A crate to help you go wide.

Specifically, this crate has data types for blocks of primitives packed together and used as a single unit. This works very well with SIMD/vector hardware of various targets. Both in terms of explicit SIMD usage and also in terms of allowing LLVM's auto-vectorizer to do its job.

All SIMD usage is on a best effort basis. Results will vary based on target, optimization level, method, and if you're using a Nightly compiler or not. Otherwise you get a "fallback" implementation, which will just do the normal computation on each lane individually.

Note: The crate will auto-detect if you're using Nightly and take advantage of it. You don't do anything on your part. Activate the always_use_stable feature if you'd like to suppress this effect such as for testing purposes.

What About `packed_simd`?

Compared to the packed_simd RFC efforts, this crate is less concerned with complete coverage of all possible intrinsics and being totally generic across all widths. Instead, I focus on having a very simple, easy to understand setup that avoids generics and tries to just be plain and obvious at all times. The goal is that using a wide type should be as close as possible to using the scalar version of the same type. Some function designed for f32 inputs and outputs should "just work" when you change it to f32x4 inputs and outputs.

Also, packed_simd is Nightly-only, whereas this crate works on Stable. Even on Stable this crate will give you reasonable levels of SIMD just from LLVM's auto-vectorizer being pretty good at its job when you give it code that it recognizes.

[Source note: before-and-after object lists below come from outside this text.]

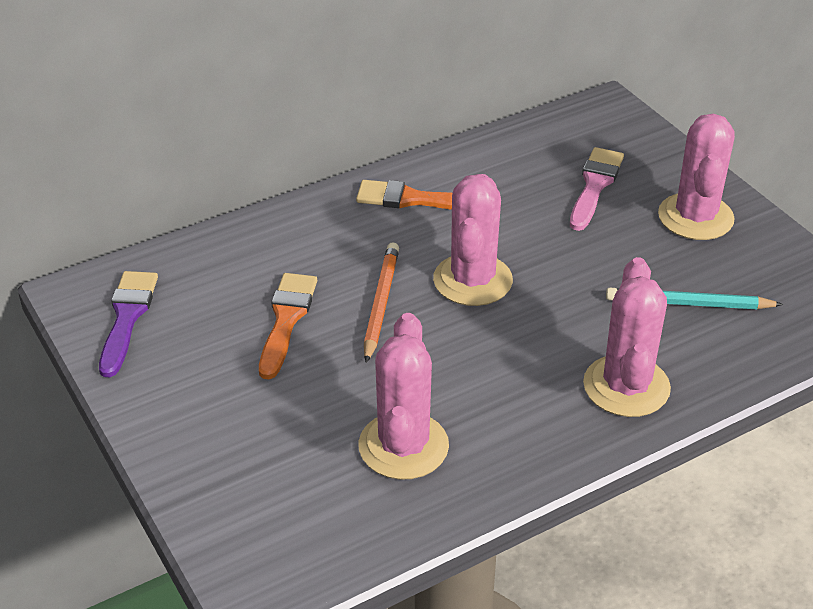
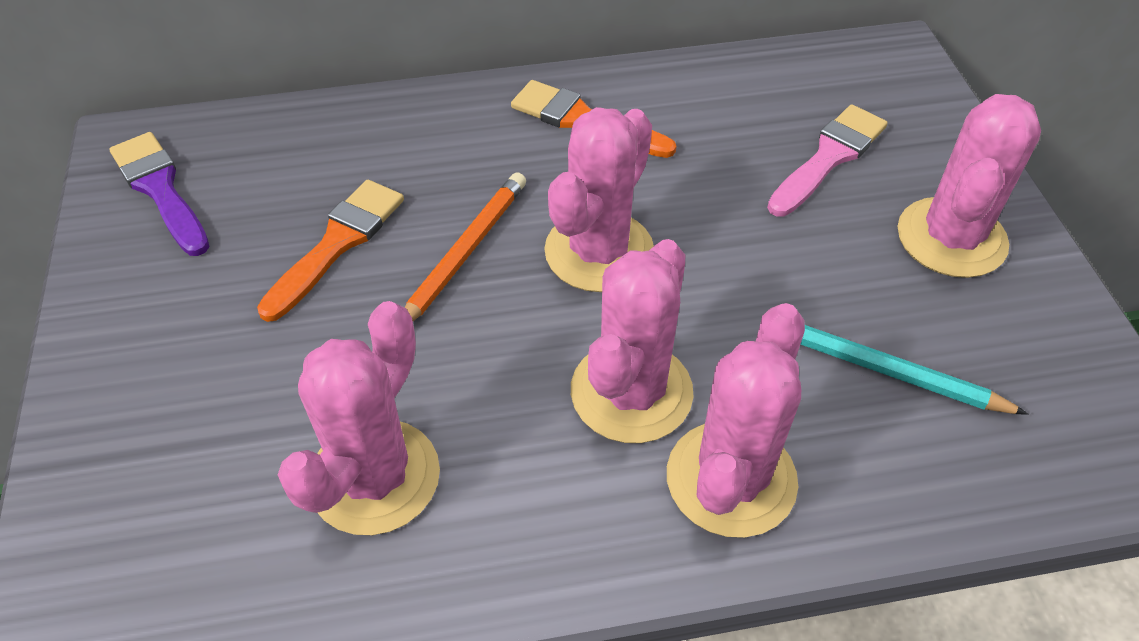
camera: 20 degrees right, 10 degrees up
(127, 317) = (160, 189): purple brush -> purple brush turned 60 degrees counterclockwise
(540, 356) = (631, 392): none -> pink cactus

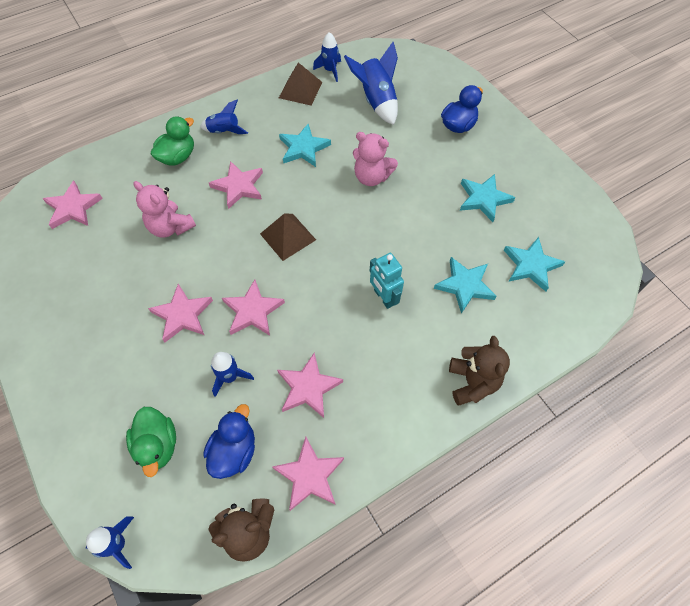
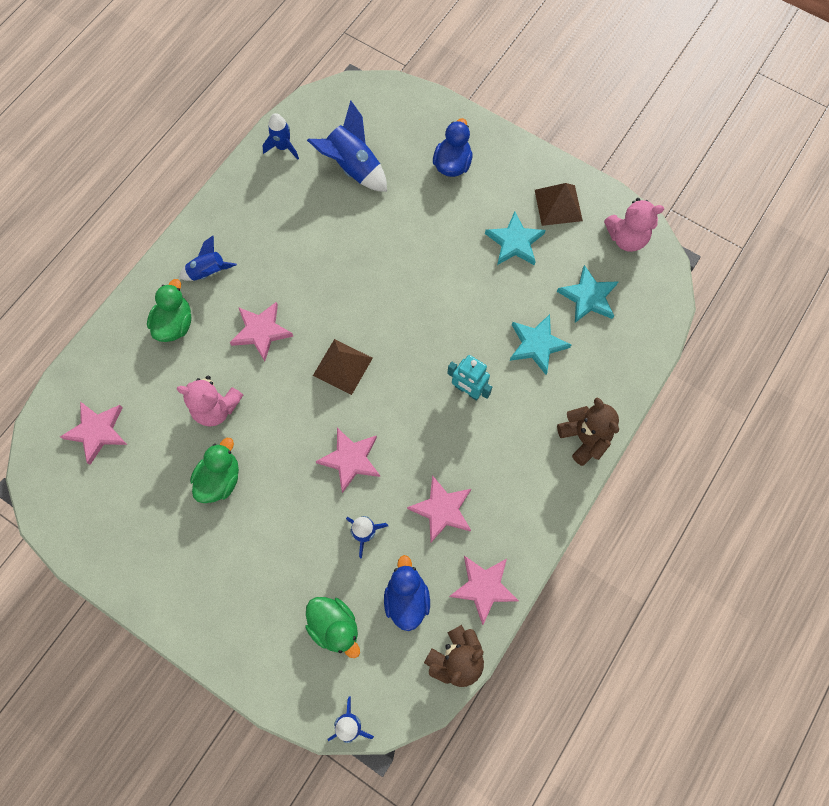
camera: 25 degrees left, 10 degrees up
(140, 281) = (220, 479): none -> green duck
(182, 315) = (284, 494): pink star -> none
(300, 90) = (263, 185): brown pyramid -> brown pyramid (558, 205)
(303, 148) = (305, 257): turquoise star -> none
(371, 177) = (393, 263): pink teddy bear -> pink teddy bear (626, 238)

When packed_simd eventually makes it into Stable it might make this crate obsolete. However, in September of 2019 I asked the packed_simd folks if there was any kind of ETA, 6 months, 12 months, or more, and they just said "no ETA". So I'm not gonna wait around for packed_simd.

Modules

arch	Architecture specific functionality.

Macros

const_f32_as_f32x4	Declares an `f32x4` const identifier.
const_i32_as_i32x4	Declares an `i32x4` const identifier.
shuffle128	Shuffles around some `f32` lanes into a new `m128`
shuffle128d	Shuffles around some `f64` lanes into a new `m128d`

Structs

f32x4	Four `f32` values packed together.
i32x4	Four `i32` values packed together.

Functions

cos_f32	A `cos` for just one `f32`.
sin_f32	A `sin` for just one `f32`.
sqrt_f32	A `sqrt` for just one `f32`.
tan_f32	A `tan` for just one `f32`.

Unions

ConstUnionHack_f32x4	Lets us declare `f32x4` values in a `const` context. Otherwise useless.
ConstUnionHack_i32x4	Allows us to declare `i32x4` values in a `const` context. Uninteresting otherwise.